Томас Кенилли - Список Шиндлера
– Я хотел бы поприветствовать вас, – сказал он по-польски. – Вы стали частью коллектива этого предприятия. – Он отвел глаза в сторону; может, даже ему в голову пришла мысль: «Не стоило им этого говорить…»
Затем, не моргнув глазом, без всяких вступлений и многозначительных жестов, он сказал им:
– Работая здесь, вы будете в безопасности. Если вы останетесь здесь, то выйдете с фабрики живыми после войны.
Затем, пожелав всем спокойной ночи, он оставил кабинет, дав Банкеру возможность попридержать новоприбывших на верхней площадке лестницы, чтобы герр директор успел спуститься первым и сесть за руль своей машины.
Обещание поразило их.
Оно прозвучало словно глас божий.
Каким образом простой человек может им это гарантировать? Но Эдит Либгольд поймала себя на том, что сразу же и безоговорочно поверила ему. Не только потому, что ей хотелось верить; не потому, что клюнула на приманку бессмысленных обещаний. А потому, что в долю секунды она поняла: обещание герра Шиндлера продиктовано не мнением, а убеждением.
Новый набор женщин на ДЭФ получал инструкции, испытывая сладостное головокружение.
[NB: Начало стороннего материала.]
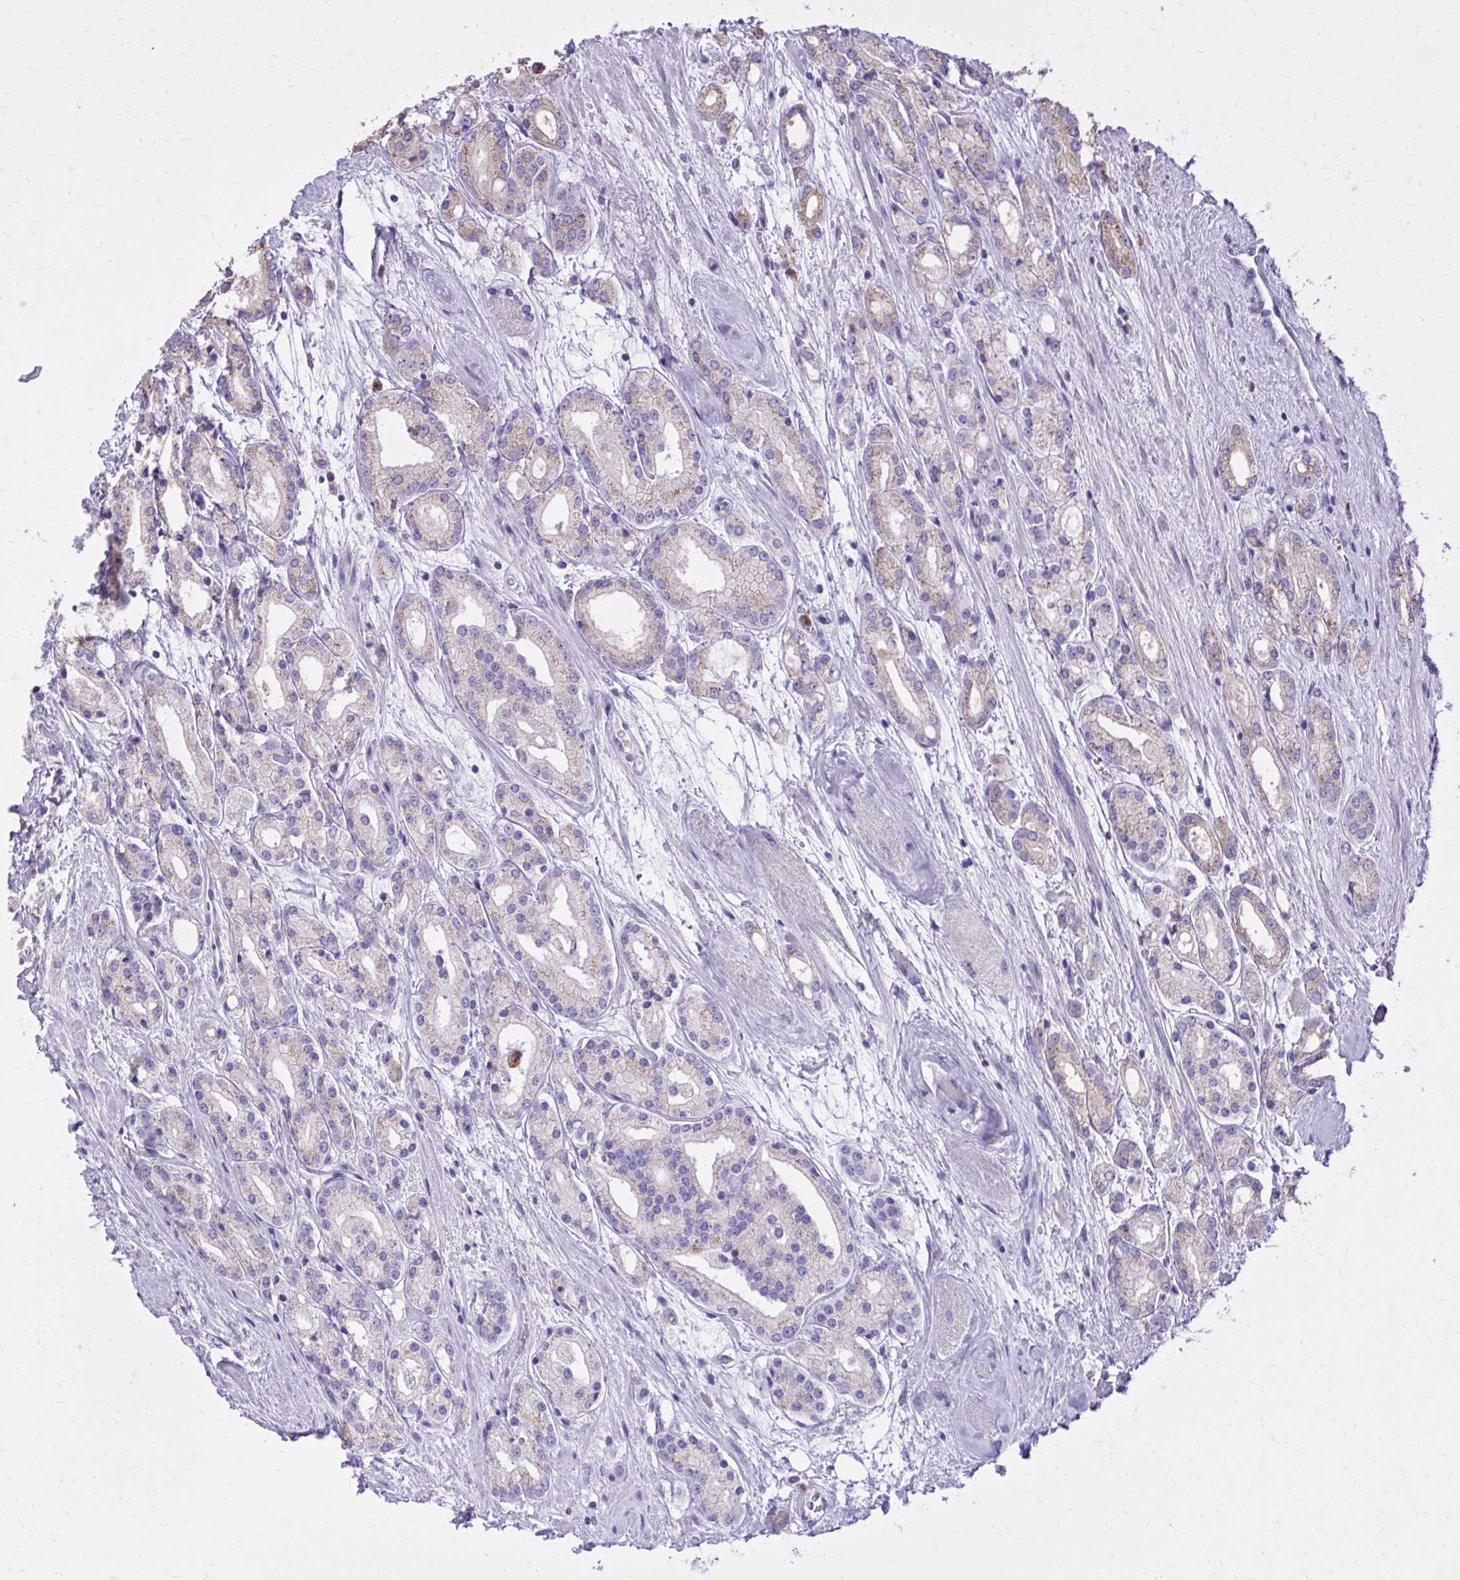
{"staining": {"intensity": "moderate", "quantity": "25%-75%", "location": "cytoplasmic/membranous"}, "tissue": "prostate cancer", "cell_type": "Tumor cells", "image_type": "cancer", "snomed": [{"axis": "morphology", "description": "Adenocarcinoma, High grade"}, {"axis": "topography", "description": "Prostate"}], "caption": "Prostate cancer tissue reveals moderate cytoplasmic/membranous positivity in approximately 25%-75% of tumor cells", "gene": "CAT", "patient": {"sex": "male", "age": 67}}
Словно какая-то рехнувшаяся старая цыганка, даже не получив подаяния, пообещала им, что любая из них выйдет замуж за графа. Слова Шиндлера решительно изменили отношение Эдит Либгольд к жизни. И если бы даже ее стали расстреливать, она, скорее всего, возмутилась бы: «А герр директор сказал, что этого не может быть!»
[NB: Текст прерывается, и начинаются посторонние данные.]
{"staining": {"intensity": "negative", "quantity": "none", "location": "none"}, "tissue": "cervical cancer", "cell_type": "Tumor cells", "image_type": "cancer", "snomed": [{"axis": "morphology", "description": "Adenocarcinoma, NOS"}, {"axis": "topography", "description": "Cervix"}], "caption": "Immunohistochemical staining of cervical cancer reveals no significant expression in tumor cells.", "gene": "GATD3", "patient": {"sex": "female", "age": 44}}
Работа не требовала никаких умственных усилий. Захватами на длинных рукоятках Эдит переносила посуду из ванн для эмалирования в печь для обжига. И все время в ушах у нее звучало обещание герра Шиндлера. Только сумасшедший может высказывать его с такой абсолютной уверенностью, не моргнув глазом! Но он явно не был умалишенным. Он был деловым человеком, который спешил на какой-то обед. Но он должен знать. Это означало, что у него был какой-то иной подход, другой взгляд, он имел отношение или к богу, или к дьяволу, во всяком случае, к порядку вещей – уж точно. Но, с другой стороны, его внешний вид, его холеные руки с золотыми кольцами меньше всего отвечали представлениям об ясновидцах. Руки его привыкли держать бокал с вином; у него были руки мужчины, вызывавшие желание ощутить исходящую от них ласку. Она снова и снова возвращалась к мысли, что он просто сумасшедший или крепко выпил – она искала какие-то мистические объяснения той уверенности, которой преисполнилась после слов герра директора.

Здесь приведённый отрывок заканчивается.